- [What you are asked to do]
Locate every line in the material that contains the string "vectorlogo", and copy each of those lines.

- [Data to process]
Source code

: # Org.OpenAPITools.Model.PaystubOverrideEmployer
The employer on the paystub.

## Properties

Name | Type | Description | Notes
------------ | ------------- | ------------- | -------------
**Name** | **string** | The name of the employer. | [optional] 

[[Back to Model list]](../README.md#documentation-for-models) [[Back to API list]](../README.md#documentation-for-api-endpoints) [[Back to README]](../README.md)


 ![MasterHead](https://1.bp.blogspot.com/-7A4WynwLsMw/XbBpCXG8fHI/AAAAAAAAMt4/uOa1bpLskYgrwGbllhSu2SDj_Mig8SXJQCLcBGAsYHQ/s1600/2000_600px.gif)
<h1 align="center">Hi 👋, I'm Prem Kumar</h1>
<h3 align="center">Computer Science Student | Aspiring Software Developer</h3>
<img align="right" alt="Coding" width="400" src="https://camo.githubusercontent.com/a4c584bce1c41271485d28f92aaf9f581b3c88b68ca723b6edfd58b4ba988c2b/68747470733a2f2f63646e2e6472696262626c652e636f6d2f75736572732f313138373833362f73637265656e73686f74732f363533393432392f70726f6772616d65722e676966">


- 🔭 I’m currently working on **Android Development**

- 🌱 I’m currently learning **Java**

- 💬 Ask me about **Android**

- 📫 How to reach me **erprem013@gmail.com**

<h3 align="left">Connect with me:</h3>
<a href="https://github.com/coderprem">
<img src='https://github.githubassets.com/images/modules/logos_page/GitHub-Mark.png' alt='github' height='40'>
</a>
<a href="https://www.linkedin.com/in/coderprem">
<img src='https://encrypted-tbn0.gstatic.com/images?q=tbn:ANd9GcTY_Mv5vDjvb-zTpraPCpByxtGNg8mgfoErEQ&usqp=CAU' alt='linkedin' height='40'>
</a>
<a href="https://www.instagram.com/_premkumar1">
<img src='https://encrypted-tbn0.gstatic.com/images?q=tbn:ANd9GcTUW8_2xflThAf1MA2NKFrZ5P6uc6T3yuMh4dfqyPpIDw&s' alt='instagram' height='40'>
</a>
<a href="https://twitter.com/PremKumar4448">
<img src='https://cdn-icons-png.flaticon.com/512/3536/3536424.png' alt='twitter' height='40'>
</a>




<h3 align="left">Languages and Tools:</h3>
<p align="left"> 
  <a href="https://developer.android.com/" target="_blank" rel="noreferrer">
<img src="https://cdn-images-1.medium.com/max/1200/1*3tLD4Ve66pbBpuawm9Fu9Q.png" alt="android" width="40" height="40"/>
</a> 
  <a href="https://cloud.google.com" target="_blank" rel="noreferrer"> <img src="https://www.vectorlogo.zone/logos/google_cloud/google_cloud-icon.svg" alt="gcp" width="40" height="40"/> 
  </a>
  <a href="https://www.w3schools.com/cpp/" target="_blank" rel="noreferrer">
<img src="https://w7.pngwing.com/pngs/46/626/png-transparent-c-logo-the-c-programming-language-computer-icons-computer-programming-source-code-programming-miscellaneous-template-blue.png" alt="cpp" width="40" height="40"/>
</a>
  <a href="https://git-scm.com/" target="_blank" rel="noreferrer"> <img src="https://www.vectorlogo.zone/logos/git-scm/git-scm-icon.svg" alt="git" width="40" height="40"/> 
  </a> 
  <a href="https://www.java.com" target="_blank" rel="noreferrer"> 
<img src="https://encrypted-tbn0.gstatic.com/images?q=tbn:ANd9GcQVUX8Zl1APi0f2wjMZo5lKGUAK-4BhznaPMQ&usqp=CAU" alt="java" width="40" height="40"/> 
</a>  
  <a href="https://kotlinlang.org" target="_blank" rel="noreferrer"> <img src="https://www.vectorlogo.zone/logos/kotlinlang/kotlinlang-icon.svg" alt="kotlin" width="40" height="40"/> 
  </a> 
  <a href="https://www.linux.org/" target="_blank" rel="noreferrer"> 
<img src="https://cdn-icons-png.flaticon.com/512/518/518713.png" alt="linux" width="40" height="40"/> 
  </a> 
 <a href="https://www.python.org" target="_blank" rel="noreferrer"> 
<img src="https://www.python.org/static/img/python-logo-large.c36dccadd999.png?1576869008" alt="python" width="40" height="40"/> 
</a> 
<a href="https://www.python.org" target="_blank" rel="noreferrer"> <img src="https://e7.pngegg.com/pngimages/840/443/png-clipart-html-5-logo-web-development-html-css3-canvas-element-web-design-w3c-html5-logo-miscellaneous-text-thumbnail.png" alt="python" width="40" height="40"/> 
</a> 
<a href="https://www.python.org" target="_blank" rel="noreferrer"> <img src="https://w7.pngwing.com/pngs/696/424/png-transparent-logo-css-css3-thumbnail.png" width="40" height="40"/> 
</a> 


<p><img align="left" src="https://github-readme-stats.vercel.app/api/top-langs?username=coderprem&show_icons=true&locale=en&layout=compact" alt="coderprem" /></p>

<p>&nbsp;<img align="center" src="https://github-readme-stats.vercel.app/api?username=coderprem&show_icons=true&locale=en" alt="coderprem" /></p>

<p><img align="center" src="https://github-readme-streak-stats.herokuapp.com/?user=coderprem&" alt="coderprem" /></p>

- [Finished task]
  <a href="https://cloud.google.com" target="_blank" rel="noreferrer"> <img src="https://www.vectorlogo.zone/logos/google_cloud/google_cloud-icon.svg" alt="gcp" width="40" height="40"/> 
  <a href="https://git-scm.com/" target="_blank" rel="noreferrer"> <img src="https://www.vectorlogo.zone/logos/git-scm/git-scm-icon.svg" alt="git" width="40" height="40"/> 
  <a href="https://kotlinlang.org" target="_blank" rel="noreferrer"> <img src="https://www.vectorlogo.zone/logos/kotlinlang/kotlinlang-icon.svg" alt="kotlin" width="40" height="40"/> 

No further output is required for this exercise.